Exercice: D'après le texte sur l'immunité parlementaire, par qui chaque député concerné peut-il être représenté ?

3. La commission peut demander à l'autorité intéressée de lui fournir toutes informations et précisions qu'elle estime nécessaires pour déterminer s'il convient de lever ou de défendre l'immunité. Les députés concernés se voient offrir la possibilité de s'expliquer; il peuvent présenter autant de documents et d'éléments d'appréciation écrits qu'ils jugent pertinents. Chacun d'eux peut être représenté par un autre député.

4. Lorsque la demande de levée de l'immunité porte sur plusieurs chefs d'accusation, chacun d'eux peut faire l'objet d'une décision distincte. Le rapport de la commission peut, exceptionnellement, proposer que la levée de l'immunité concerne exclusivement la poursuite de l'action pénale, sans qu'aucune mesure d'arrestation, de détention ou toute autre mesure empêchant les députés d'exercer les fonctions inhérentes à leur mandat puisse être adoptée contre ceux-ci, tant qu'un jugement définitif n'a pas été rendu.

(...)

6. Dans les cas de défense d'un privilège ou d'une immunité, la commission précise si les circonstances constituent une entrave d'ordre administratif ou autre à la liberté de déplacement des députés se rendant au lieu de réunion du Parlement ou en revenant, d'une part, ou à l'expression d'une opinion ou d'un vote dans l'exercice de leur mandat, d'autre part, ou encore si elles sont assimilables aux aspects de l'article 10 du protocole sur les privilèges et immunités qui ne relèvent pas du droit national, et présente une proposition invitant l'autorité concernée à tirer les conclusions qui s'imposent.

7. La commission peut émettre un avis motivé sur la compétence de l'autorité en question et sur la recevabilité de la demande, mais ne se prononce en aucun cas sur la culpabilité ou la non-culpabilité du député ni sur l'opportunité ou non de le poursuivre au pénal pour les opinions ou actes qui lui sont imputés, même dans le cas où l'examen de la demande permet à la commission d'acquérir une connaissance approfondie de l'affaire.

(...)

Extraits des lignes:
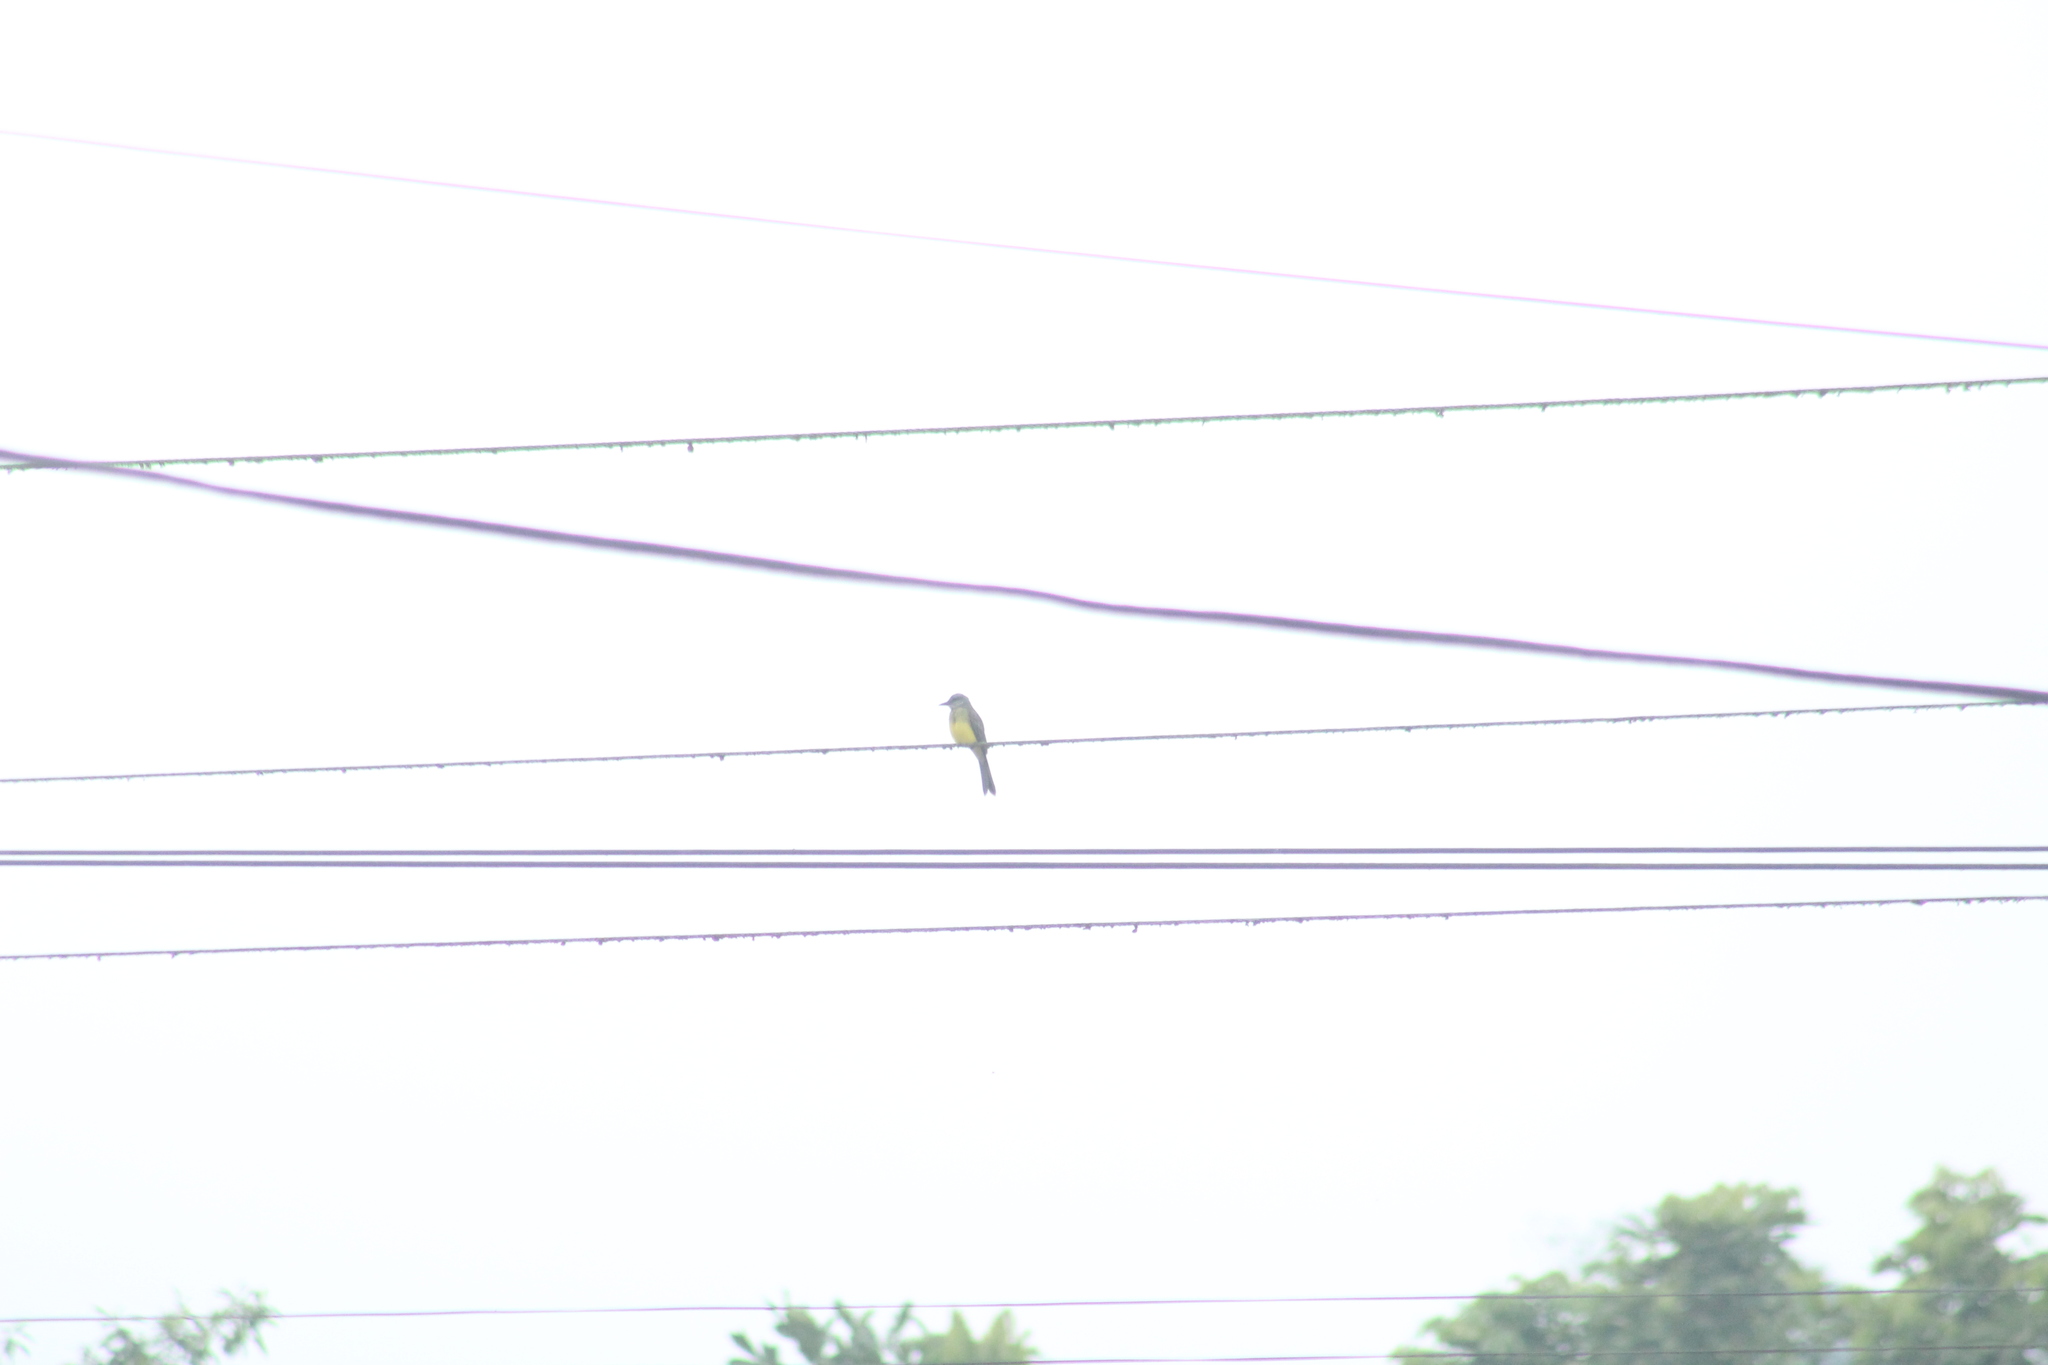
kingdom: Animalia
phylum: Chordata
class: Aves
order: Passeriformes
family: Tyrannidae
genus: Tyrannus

==

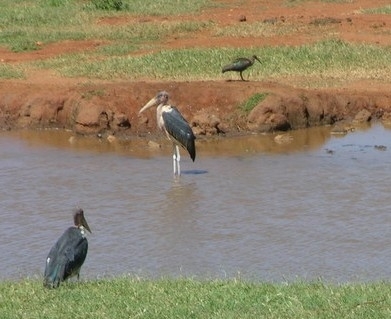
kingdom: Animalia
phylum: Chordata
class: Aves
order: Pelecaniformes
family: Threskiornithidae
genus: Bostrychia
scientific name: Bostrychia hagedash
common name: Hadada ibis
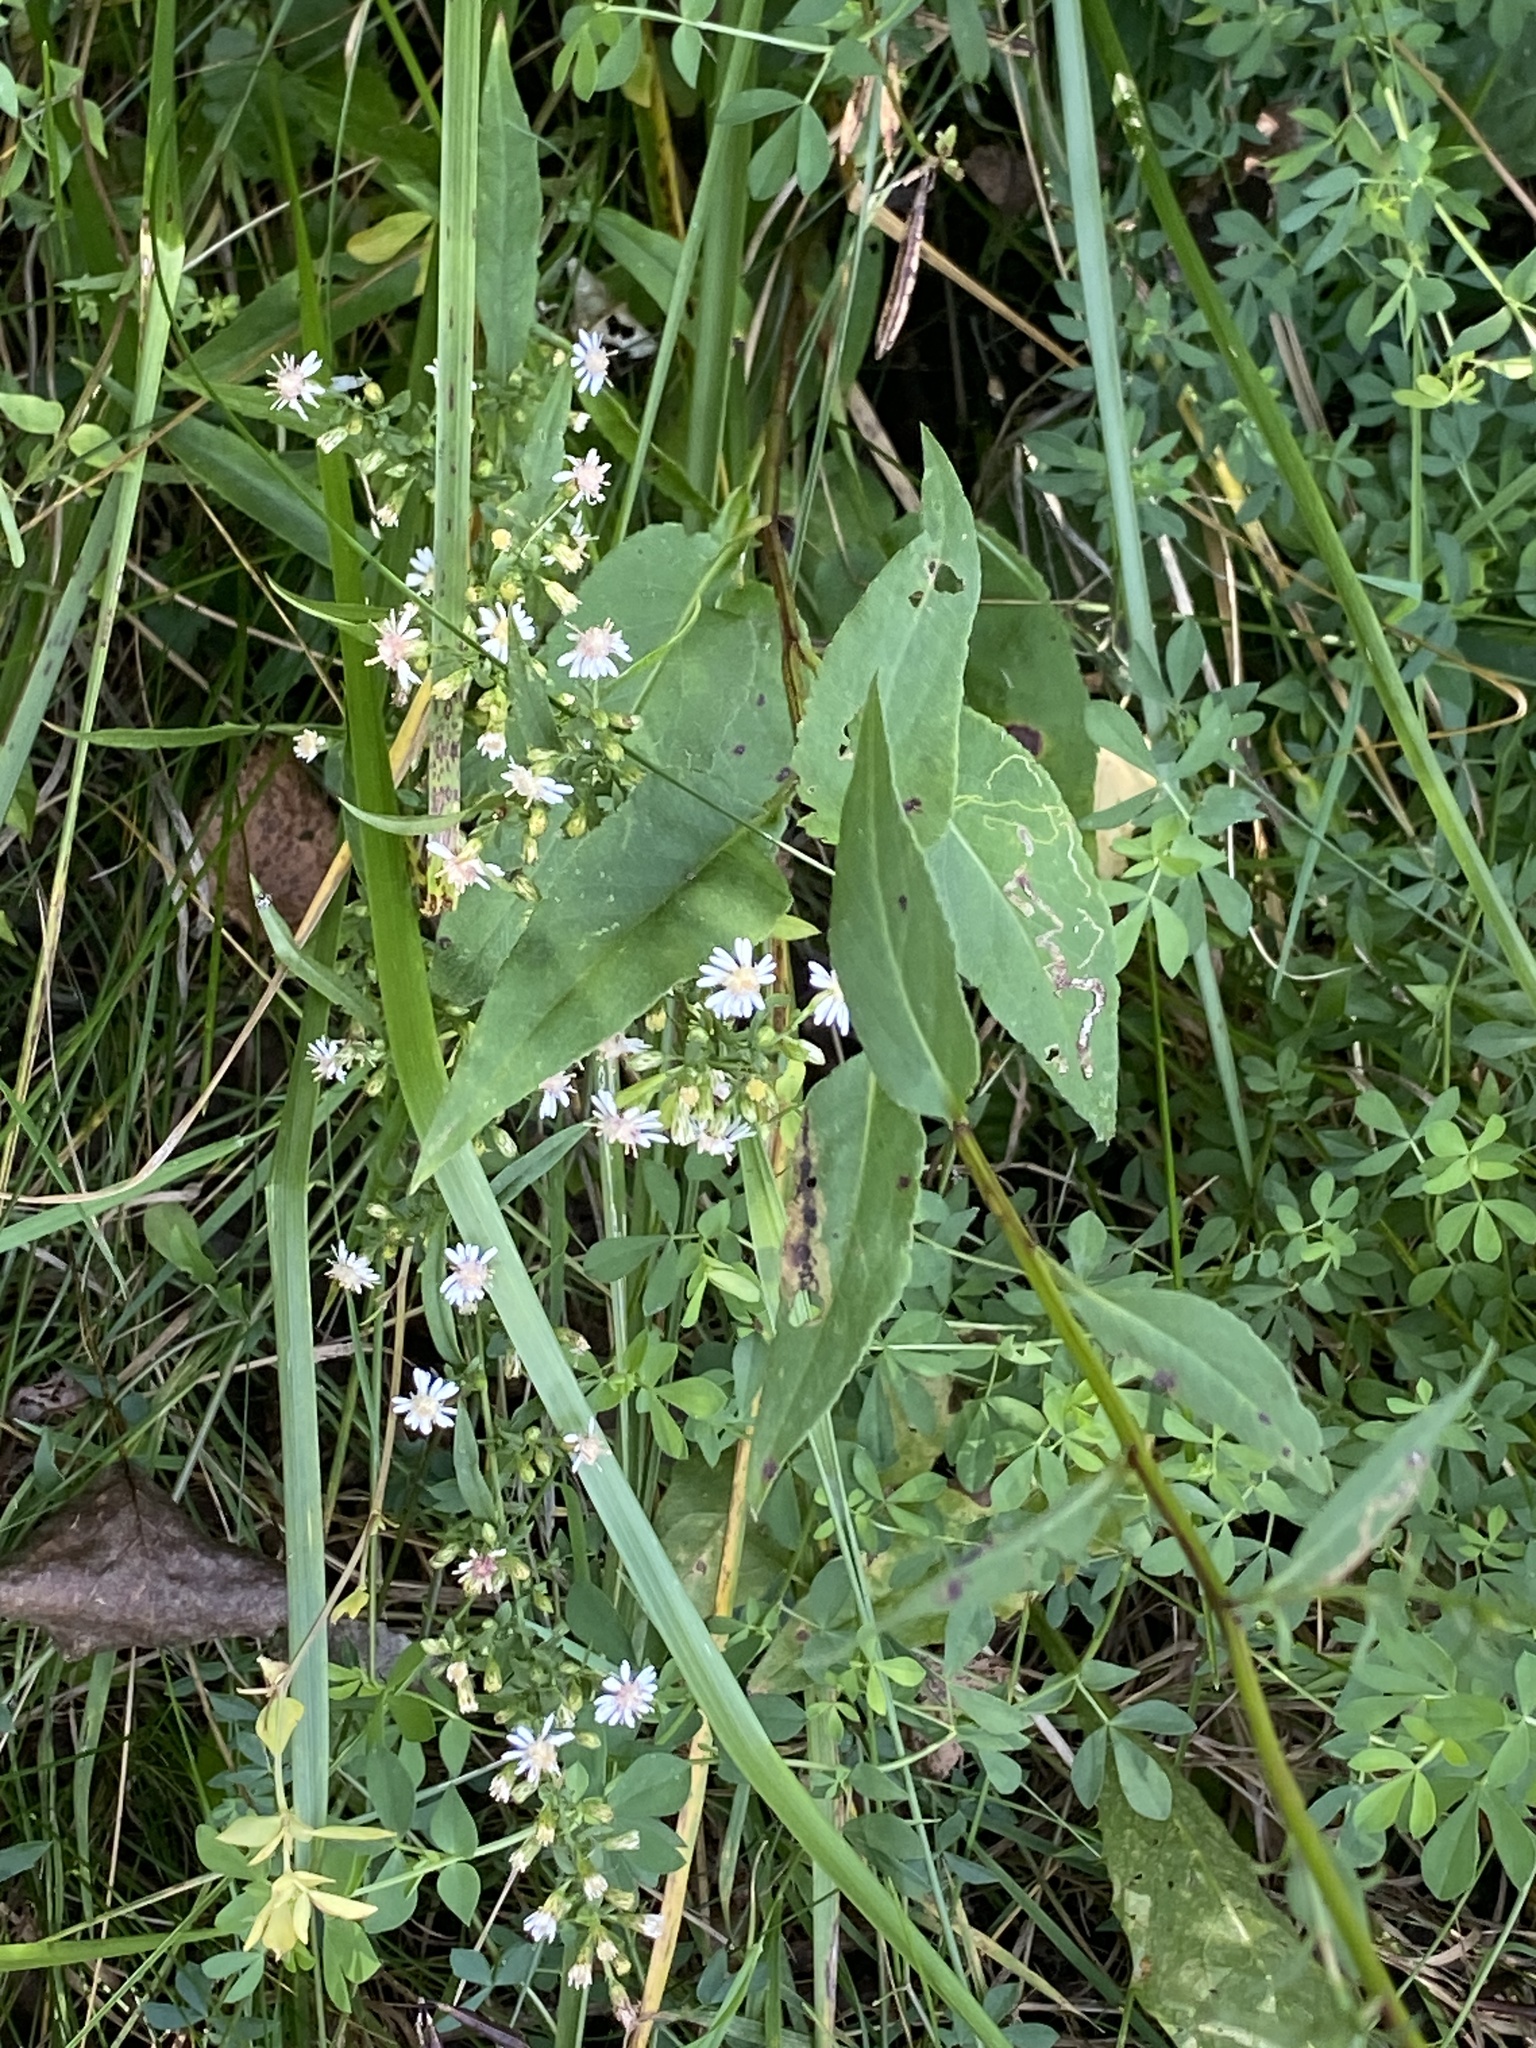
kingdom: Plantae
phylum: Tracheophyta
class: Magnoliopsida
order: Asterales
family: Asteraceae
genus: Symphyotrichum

Réponse: Par un autre député.